§ **Exercise details**: Omitting every picture, output the records below exactly, please.

::: Study material :::

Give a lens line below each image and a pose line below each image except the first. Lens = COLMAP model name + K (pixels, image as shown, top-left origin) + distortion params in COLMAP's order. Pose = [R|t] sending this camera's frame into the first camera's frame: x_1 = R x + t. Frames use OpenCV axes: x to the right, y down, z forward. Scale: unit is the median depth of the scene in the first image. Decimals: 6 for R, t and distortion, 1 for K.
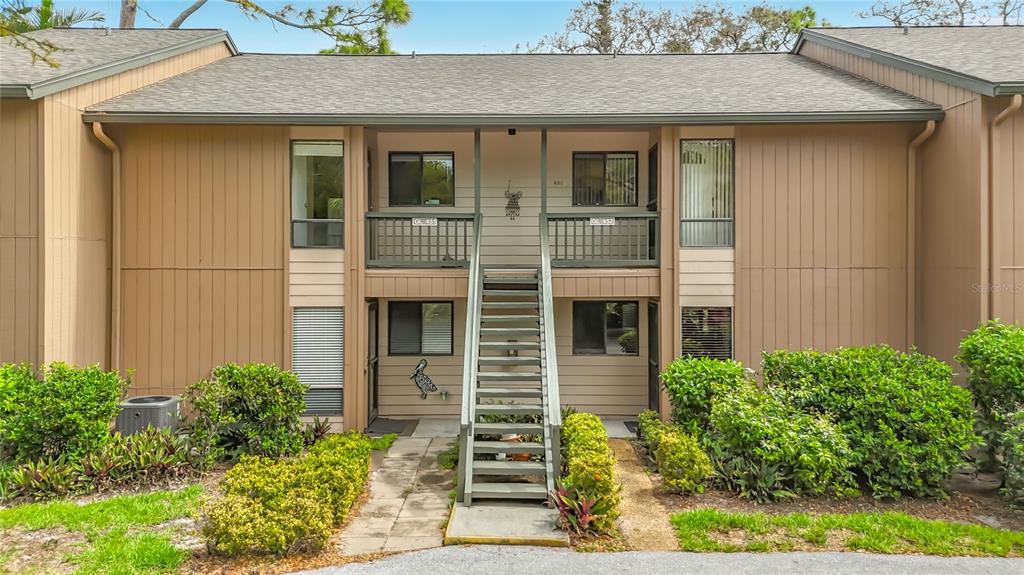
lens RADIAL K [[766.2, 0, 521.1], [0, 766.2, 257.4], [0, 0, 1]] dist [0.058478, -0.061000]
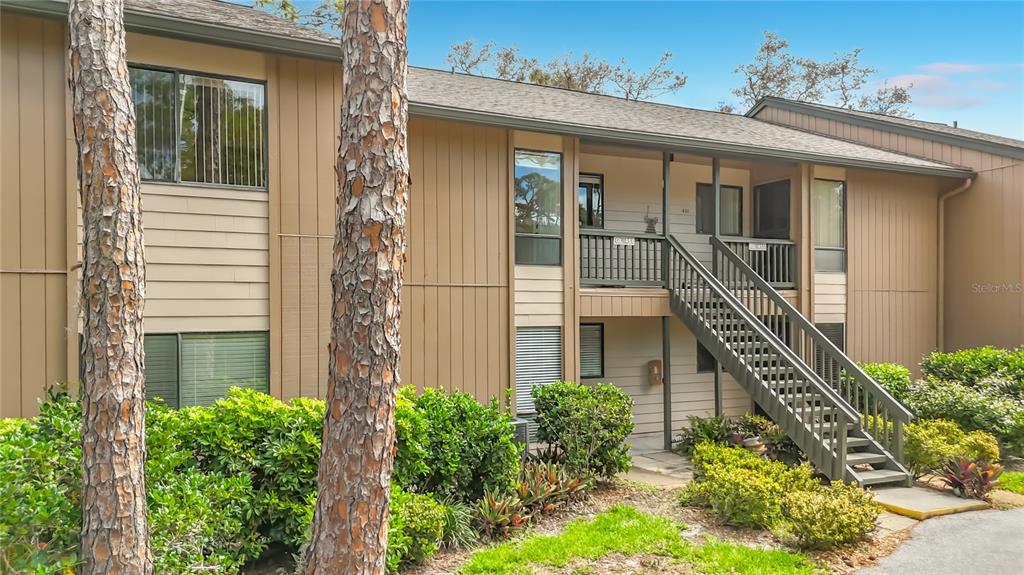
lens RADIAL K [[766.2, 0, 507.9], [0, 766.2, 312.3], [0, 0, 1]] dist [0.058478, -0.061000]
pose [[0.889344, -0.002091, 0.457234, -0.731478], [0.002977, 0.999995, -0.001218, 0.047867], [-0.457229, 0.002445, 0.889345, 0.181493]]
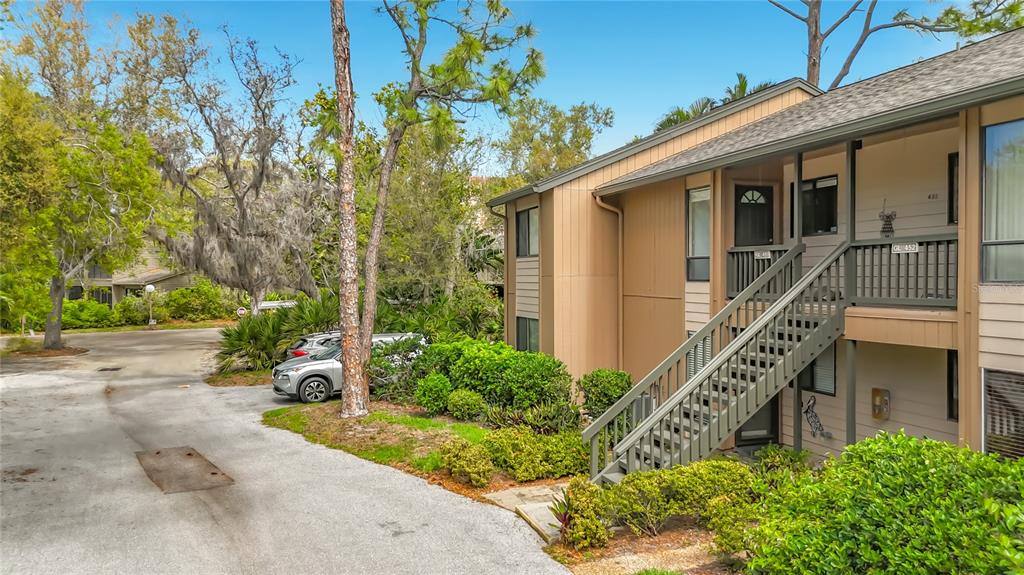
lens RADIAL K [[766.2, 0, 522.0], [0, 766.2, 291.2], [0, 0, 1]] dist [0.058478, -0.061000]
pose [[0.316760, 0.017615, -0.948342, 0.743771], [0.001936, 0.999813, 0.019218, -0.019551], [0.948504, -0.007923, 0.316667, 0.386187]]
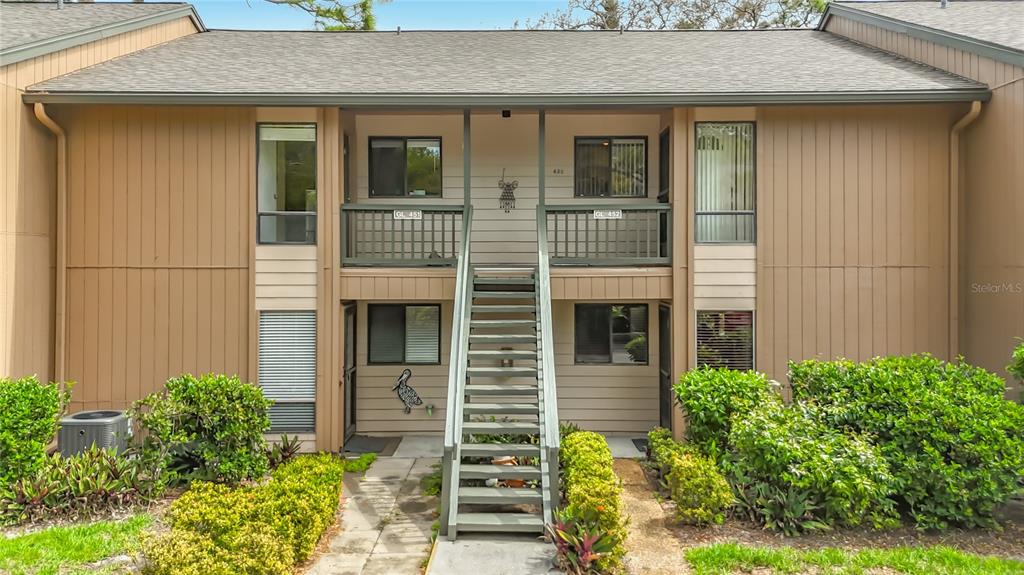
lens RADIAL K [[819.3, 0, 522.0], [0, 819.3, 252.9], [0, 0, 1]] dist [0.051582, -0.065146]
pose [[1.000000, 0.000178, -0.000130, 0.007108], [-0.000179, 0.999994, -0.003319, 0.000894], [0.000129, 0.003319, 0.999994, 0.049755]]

:::

§ **Solution below**:
Give a lens line below each image and a pose line below each image except the first. Lens = COLMAP model name + K (pixels, image as shown, top-left origin) + distortion params in COLMAP's order. Pose = [R|t] sending this camera's frame into the first camera's frame: x_1 = R x + t. Frames use OpenCV axes: x to the right, y down, z forward. Scale: unit is the median depth of the scene in the first image. Decimals: 6 for R, t and distortion, 1 for K.
lens RADIAL K [[766.2, 0, 521.1], [0, 766.2, 257.4], [0, 0, 1]] dist [0.058478, -0.061000]
lens RADIAL K [[766.2, 0, 507.9], [0, 766.2, 312.3], [0, 0, 1]] dist [0.058478, -0.061000]
pose [[0.889344, -0.002091, 0.457234, -0.731478], [0.002977, 0.999995, -0.001218, 0.047867], [-0.457229, 0.002445, 0.889345, 0.181493]]
lens RADIAL K [[766.2, 0, 522.0], [0, 766.2, 291.2], [0, 0, 1]] dist [0.058478, -0.061000]
pose [[0.316760, 0.017615, -0.948342, 0.743771], [0.001936, 0.999813, 0.019218, -0.019551], [0.948504, -0.007923, 0.316667, 0.386187]]
lens RADIAL K [[819.3, 0, 522.0], [0, 819.3, 252.9], [0, 0, 1]] dist [0.051582, -0.065146]
pose [[1.000000, 0.000178, -0.000130, 0.007108], [-0.000179, 0.999994, -0.003319, 0.000894], [0.000129, 0.003319, 0.999994, 0.049755]]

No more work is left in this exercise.